Worse hangovers. Random back pains and eye twitches. Reduced tolerance for teenagers' shenanigans. Higher tolerance for talking about finances. Increased affinity to the phrase "back in our day..."
If you're older than me, you're most probably thinking, "Shut up! You're still young." To them, I say, you're right.
BUT
You didn't spend your twenties shrouded in an overwhelming sense of doom. Talk to anybody my age (as long as they're even borderline informed about what's going on around the world); they're unlikely to be hopeful about the Future.
Our mid-twenties were ravaged by the pandemic (that trauma's never going away), and now we're at a point in time where you can only deny the ongoing impact of the climate crisis if you're the kind of person who thinks that Pepsi is better than Coke (i.e. your views are untethered to reality).
Before you say every generation has dealt with crap in some form - you guys didn't have the cesspool called the Internet intertwined with every aspect of your life. Any prospect of salvation died the day smartphones became available in the market.
There's also the fact that pretty much every country is hounded either by inequality or corruption or war or a disastrous combination of all these things and worse (yes, even those countries which come out at the top of the "happiness index". I call Bullshit).

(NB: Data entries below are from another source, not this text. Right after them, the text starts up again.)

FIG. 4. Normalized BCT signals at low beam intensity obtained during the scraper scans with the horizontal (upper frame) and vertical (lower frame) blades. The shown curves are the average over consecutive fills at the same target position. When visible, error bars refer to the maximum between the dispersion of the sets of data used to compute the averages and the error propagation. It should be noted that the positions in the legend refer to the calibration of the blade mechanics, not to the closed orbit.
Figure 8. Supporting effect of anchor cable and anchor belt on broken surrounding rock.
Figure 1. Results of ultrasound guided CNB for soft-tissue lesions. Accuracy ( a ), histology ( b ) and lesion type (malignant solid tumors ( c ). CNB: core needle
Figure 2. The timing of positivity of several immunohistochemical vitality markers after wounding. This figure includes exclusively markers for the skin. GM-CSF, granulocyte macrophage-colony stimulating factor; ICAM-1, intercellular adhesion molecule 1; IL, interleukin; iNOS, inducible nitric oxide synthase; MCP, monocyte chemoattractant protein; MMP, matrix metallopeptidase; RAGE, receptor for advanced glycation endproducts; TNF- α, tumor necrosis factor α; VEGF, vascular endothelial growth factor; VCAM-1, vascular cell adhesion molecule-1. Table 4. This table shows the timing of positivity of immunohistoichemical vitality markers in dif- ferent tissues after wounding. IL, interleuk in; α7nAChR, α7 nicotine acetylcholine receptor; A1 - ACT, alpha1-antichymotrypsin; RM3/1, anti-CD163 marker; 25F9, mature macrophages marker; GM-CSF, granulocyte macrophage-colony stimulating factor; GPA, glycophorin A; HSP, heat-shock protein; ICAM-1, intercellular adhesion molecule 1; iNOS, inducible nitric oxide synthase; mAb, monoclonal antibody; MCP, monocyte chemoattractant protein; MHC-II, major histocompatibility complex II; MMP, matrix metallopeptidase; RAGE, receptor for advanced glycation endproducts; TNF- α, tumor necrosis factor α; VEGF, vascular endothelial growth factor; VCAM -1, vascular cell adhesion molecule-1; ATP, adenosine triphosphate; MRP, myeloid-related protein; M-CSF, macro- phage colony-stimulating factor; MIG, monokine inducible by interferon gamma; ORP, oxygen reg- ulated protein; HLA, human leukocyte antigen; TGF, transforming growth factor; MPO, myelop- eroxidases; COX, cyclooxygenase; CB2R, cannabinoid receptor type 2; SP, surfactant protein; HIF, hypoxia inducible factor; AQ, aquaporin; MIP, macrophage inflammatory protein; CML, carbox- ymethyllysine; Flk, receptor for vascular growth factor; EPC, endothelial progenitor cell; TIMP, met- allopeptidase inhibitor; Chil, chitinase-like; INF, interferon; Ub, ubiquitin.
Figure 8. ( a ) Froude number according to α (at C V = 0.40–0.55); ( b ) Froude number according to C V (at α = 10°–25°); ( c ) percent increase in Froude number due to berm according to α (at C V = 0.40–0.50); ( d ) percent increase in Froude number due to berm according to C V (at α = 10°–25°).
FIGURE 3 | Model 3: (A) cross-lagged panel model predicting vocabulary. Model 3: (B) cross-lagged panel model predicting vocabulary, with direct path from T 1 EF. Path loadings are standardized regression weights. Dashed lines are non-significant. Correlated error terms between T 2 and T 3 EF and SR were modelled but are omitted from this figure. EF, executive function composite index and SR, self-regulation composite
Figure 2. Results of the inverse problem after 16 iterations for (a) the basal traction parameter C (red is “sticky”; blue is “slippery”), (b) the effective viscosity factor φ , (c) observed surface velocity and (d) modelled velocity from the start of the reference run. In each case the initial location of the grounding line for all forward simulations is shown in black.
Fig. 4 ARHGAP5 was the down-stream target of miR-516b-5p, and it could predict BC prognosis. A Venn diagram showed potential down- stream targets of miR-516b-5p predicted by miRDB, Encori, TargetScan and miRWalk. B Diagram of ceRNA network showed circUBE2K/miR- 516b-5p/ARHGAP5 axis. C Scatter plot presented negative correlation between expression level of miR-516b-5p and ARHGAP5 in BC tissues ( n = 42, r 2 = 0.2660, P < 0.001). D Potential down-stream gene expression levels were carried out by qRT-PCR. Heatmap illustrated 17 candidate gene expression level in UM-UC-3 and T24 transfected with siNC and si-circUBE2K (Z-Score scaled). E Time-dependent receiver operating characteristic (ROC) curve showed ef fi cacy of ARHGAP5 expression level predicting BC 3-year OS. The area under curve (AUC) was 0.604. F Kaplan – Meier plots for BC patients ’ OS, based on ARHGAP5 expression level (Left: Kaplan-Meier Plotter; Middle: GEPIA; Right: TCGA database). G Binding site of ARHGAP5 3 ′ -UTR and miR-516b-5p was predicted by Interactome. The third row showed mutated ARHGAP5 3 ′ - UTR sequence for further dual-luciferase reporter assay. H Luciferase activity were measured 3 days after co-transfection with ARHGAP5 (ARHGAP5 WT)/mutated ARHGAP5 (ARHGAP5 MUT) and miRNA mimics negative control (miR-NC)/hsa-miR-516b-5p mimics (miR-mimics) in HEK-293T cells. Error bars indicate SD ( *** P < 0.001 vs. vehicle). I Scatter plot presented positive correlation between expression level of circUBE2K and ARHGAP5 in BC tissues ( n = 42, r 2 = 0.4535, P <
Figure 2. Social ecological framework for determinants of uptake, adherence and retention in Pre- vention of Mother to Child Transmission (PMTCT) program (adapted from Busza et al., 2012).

So yeah, we might be young, technically, but it sure as hell doesn't feel like a party.
Before you rightly label me as a cynic and a pessimist, let me offer you today's thing.
Today I've got Just One Thing for you, and that thing is Mary Oliver's poetry.
Mary Oliver's poetry was in my First Aid Kit: Heartbreak Edition and also part of my
Doomsday Kit: Existential Crisis Edition. There is perhaps only one other poet who can make me feel the way Mary does about life and how to live it, but that's for another time.
Mary's words are seldom complex. Her sentences are always lucid, and her metaphor, though rooted in the singularities of the North American ecosystem, resonates with everyone who's ever felt a twinge of unexpected happiness at the flicker of sunlight bouncing off a blade of dew-drenched grass.
In 'Of Love', she pays homage to the many visits love pays us throughout our lives - sometimes for just one afternoon.
In 'Don't hesitate', she urges the reader to give in to sudden joy - whenever it may come, and however long it may stay.
In 'The Uses of Sorrow', she talks about the "boxful of darkness" that turned out to be a gift.
...
Your late twenties can sometimes feel like boxes full of darkness (and other gory, mysterious and inexplicably complicated entities) stacked on top of one another, but in the part of my heart that stops to look at the sky every morning, I know that each year is still a gift, still a revelation, still a universe brimming with endless possibility.
In total agreement with you that being in your 20s now is way tougher than it was for us, decades ago. Even now, I treat each year as a gift & the excitement of unravelling it! Happy 27th to you!